EXERCISE TASK A
Copy word for word the passage of the article about Shaima Alawadi that runs from "In 1993, Alawadi" down to "bigotry after 9/11.".

SOURCE EXTRACT
On March 21, just one day after the ninth anniversary of the U.S. invasion of Iraq, Shaima Alawadi, a 32-year-old Iraqi immigrant and mother of five, was savagely beaten in the head with a tire iron in her home in El Cajon, Calif.. Her 17-year-old daughter, Fatima, found her on the kitchen floor in a pool of blood with a note near her saying, "Go back to your country, you terrorist."
In 1993, Alawadi immigrated from Iraq to Dearborn, Mich., a suburb of Detroit. She had moved into the suburban home near San Diego just a few weeks before the slaying, and had received a similar threatening note taped to her front door just a week before that read: "This is my country. Go back to yours, terrorist."
El Cajon, Calif., is home to one of the largest Iraqi immigrant populations in the country. Home to over 40,000 Iraqis, it is a community that grew exponentially after the invasion and occupation of Iraq. Hundreds from the community, which has suffered other incidents of hate crimes, attended vigils to support Alawadi's family. While the general experience of Islamophobia and racism is nothing new to Muslims in the United States, this incident is certainly the most extreme example since the explosion of anti-Muslim bigotry after 9/11.
Refuting the 'isolated incident' buffer
But what made Alawadi a foreign terrorist in the eyes of the murderer? It was the racist equalization between the terms "terrorist" and "Muslim." The only outward expression of her faith in Islam was her hijab, a traditional headscarf worn by Muslim women as an expression of piety and modesty. It was also worn by other women in her immediate family and is no doubt the reason that Alawadi and her family were targeted.

Stored data:
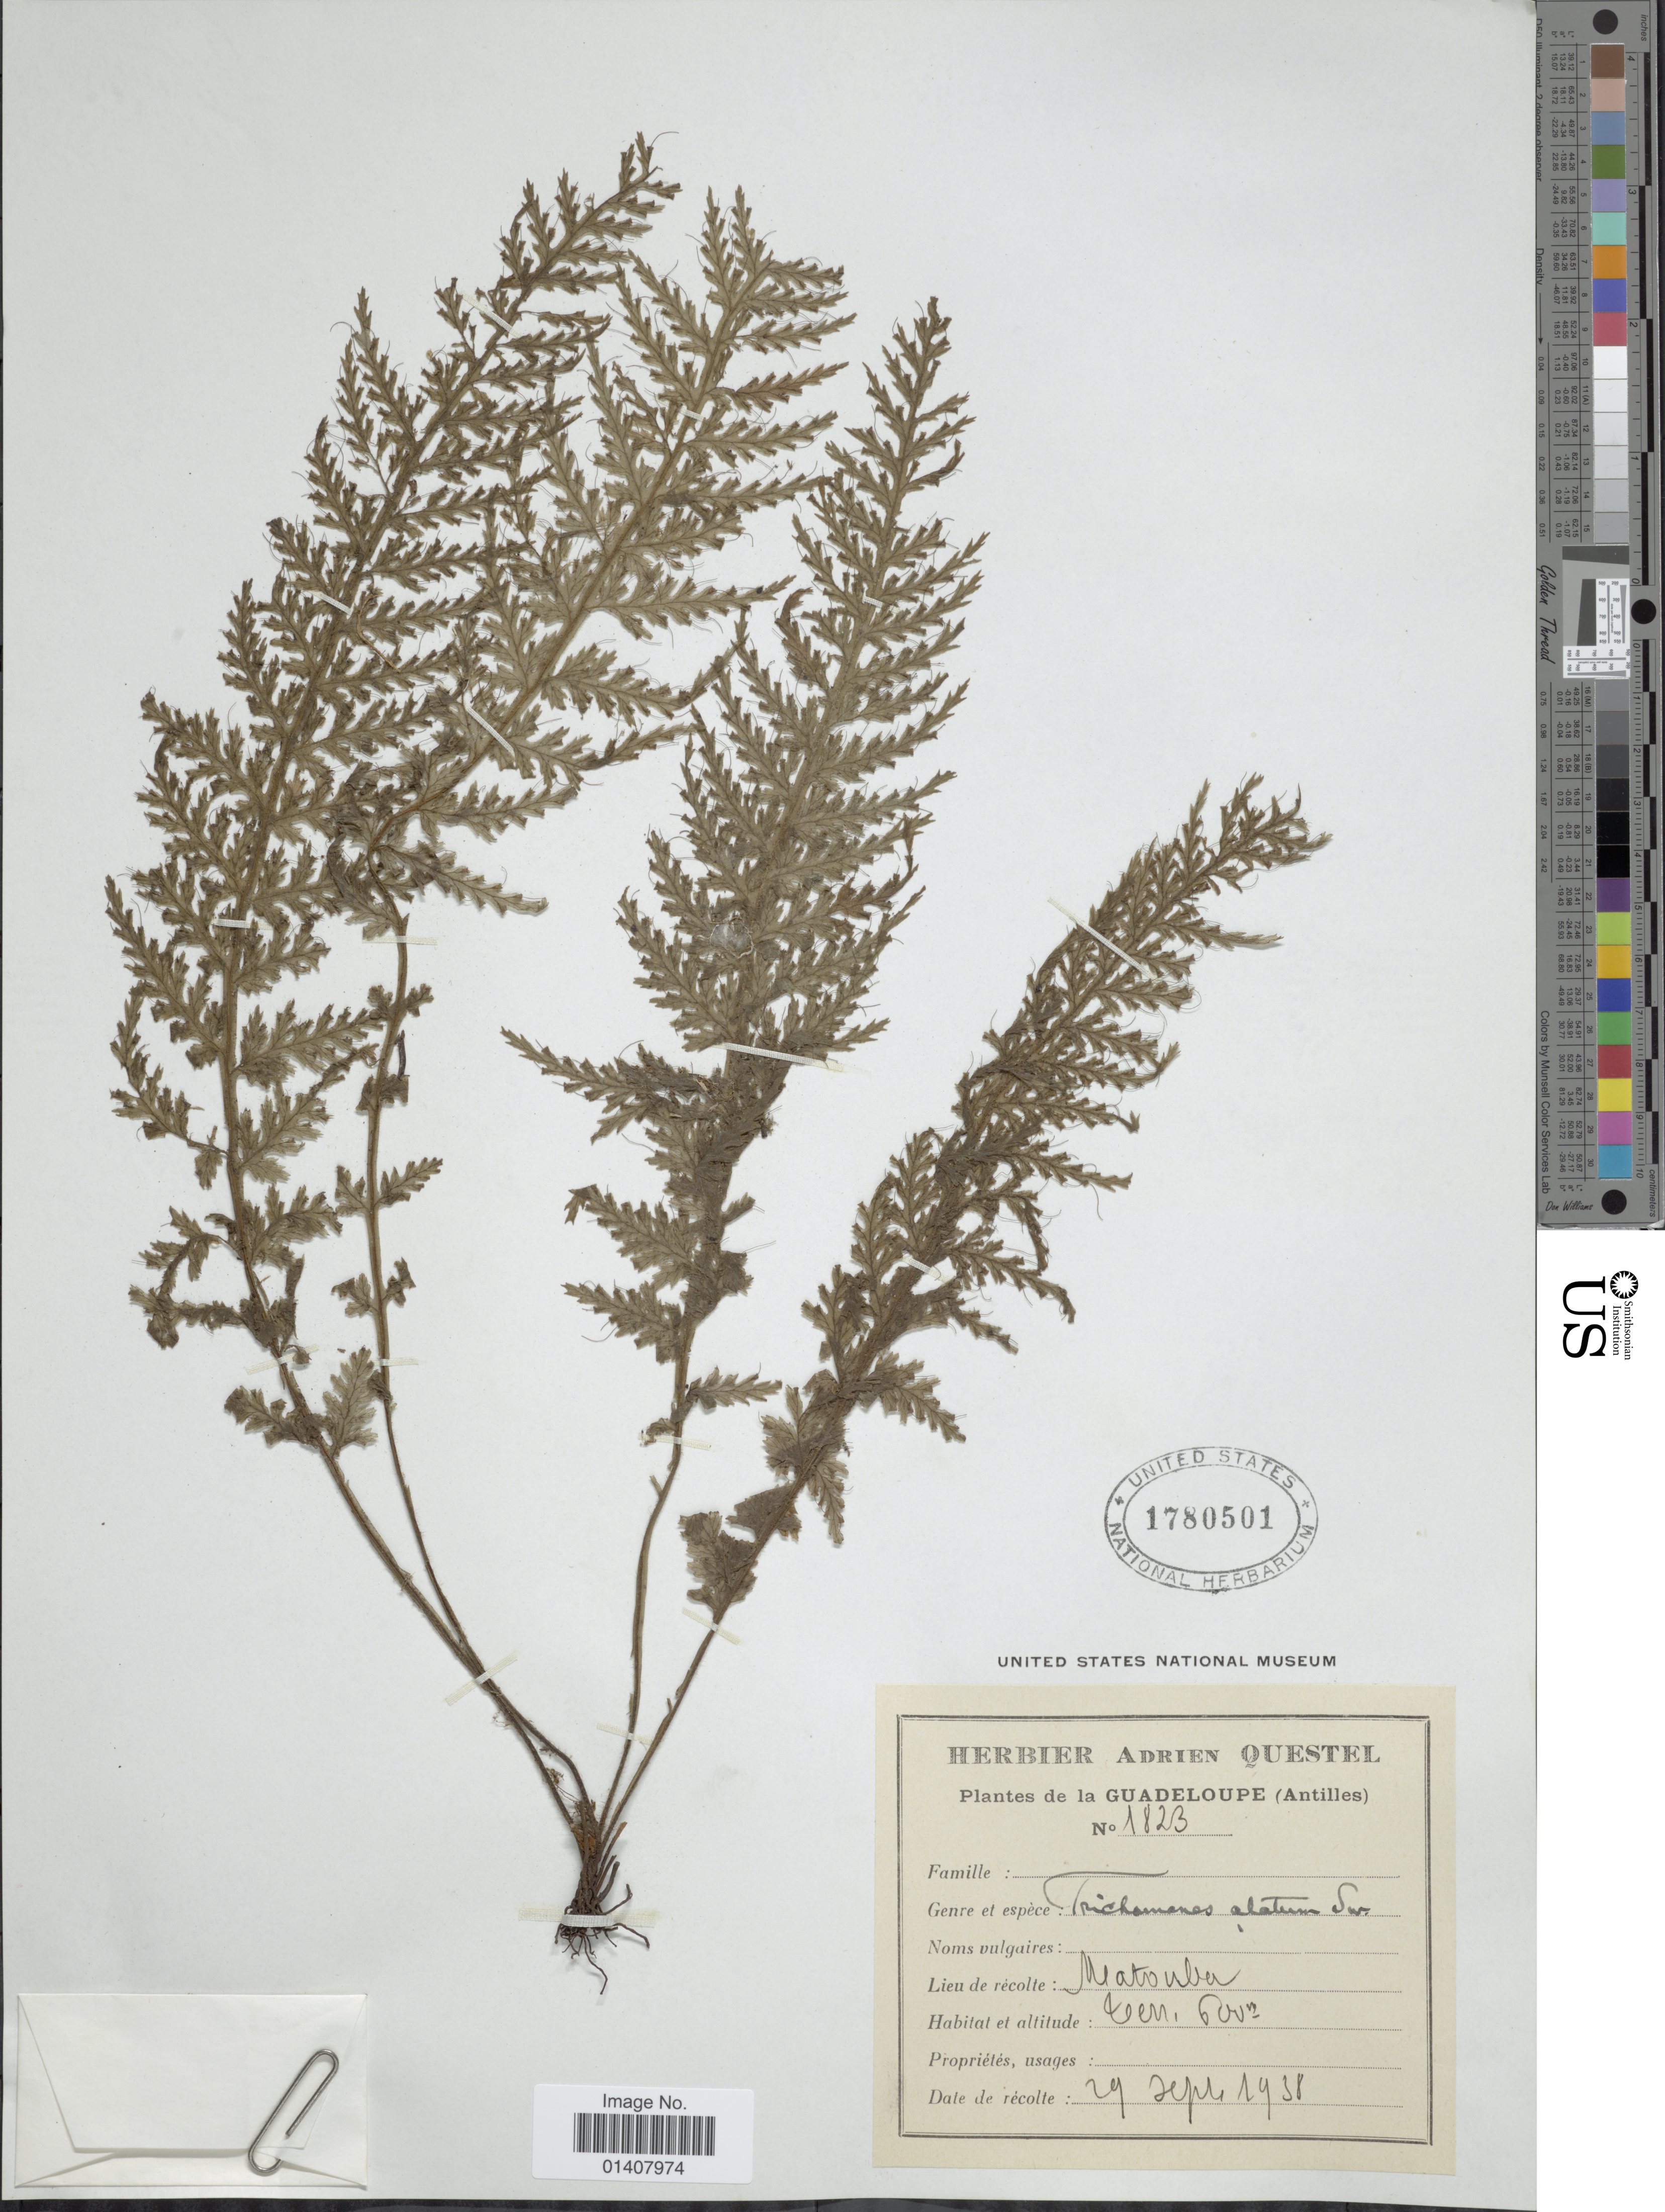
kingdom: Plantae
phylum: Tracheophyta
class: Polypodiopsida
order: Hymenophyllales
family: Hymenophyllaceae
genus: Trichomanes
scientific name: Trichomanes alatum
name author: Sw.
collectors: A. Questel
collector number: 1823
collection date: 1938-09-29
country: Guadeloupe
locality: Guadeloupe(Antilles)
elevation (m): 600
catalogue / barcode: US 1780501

EXERCISE TASK B
From the entries, quote exactly every line from the one containing "phylum: Tracheophyta" down to the one containing "elevation (m): 600", including both of those lines.

TASK SOLUTION A
In 1993, Alawadi immigrated from Iraq to Dearborn, Mich., a suburb of Detroit. She had moved into the suburban home near San Diego just a few weeks before the slaying, and had received a similar threatening note taped to her front door just a week before that read: "This is my country. Go back to yours, terrorist."
El Cajon, Calif., is home to one of the largest Iraqi immigrant populations in the country. Home to over 40,000 Iraqis, it is a community that grew exponentially after the invasion and occupation of Iraq. Hundreds from the community, which has suffered other incidents of hate crimes, attended vigils to support Alawadi's family. While the general experience of Islamophobia and racism is nothing new to Muslims in the United States, this incident is certainly the most extreme example since the explosion of anti-Muslim bigotry after 9/11.

TASK SOLUTION B
phylum: Tracheophyta
class: Polypodiopsida
order: Hymenophyllales
family: Hymenophyllaceae
genus: Trichomanes
scientific name: Trichomanes alatum
name author: Sw.
collectors: A. Questel
collector number: 1823
collection date: 1938-09-29
country: Guadeloupe
locality: Guadeloupe(Antilles)
elevation (m): 600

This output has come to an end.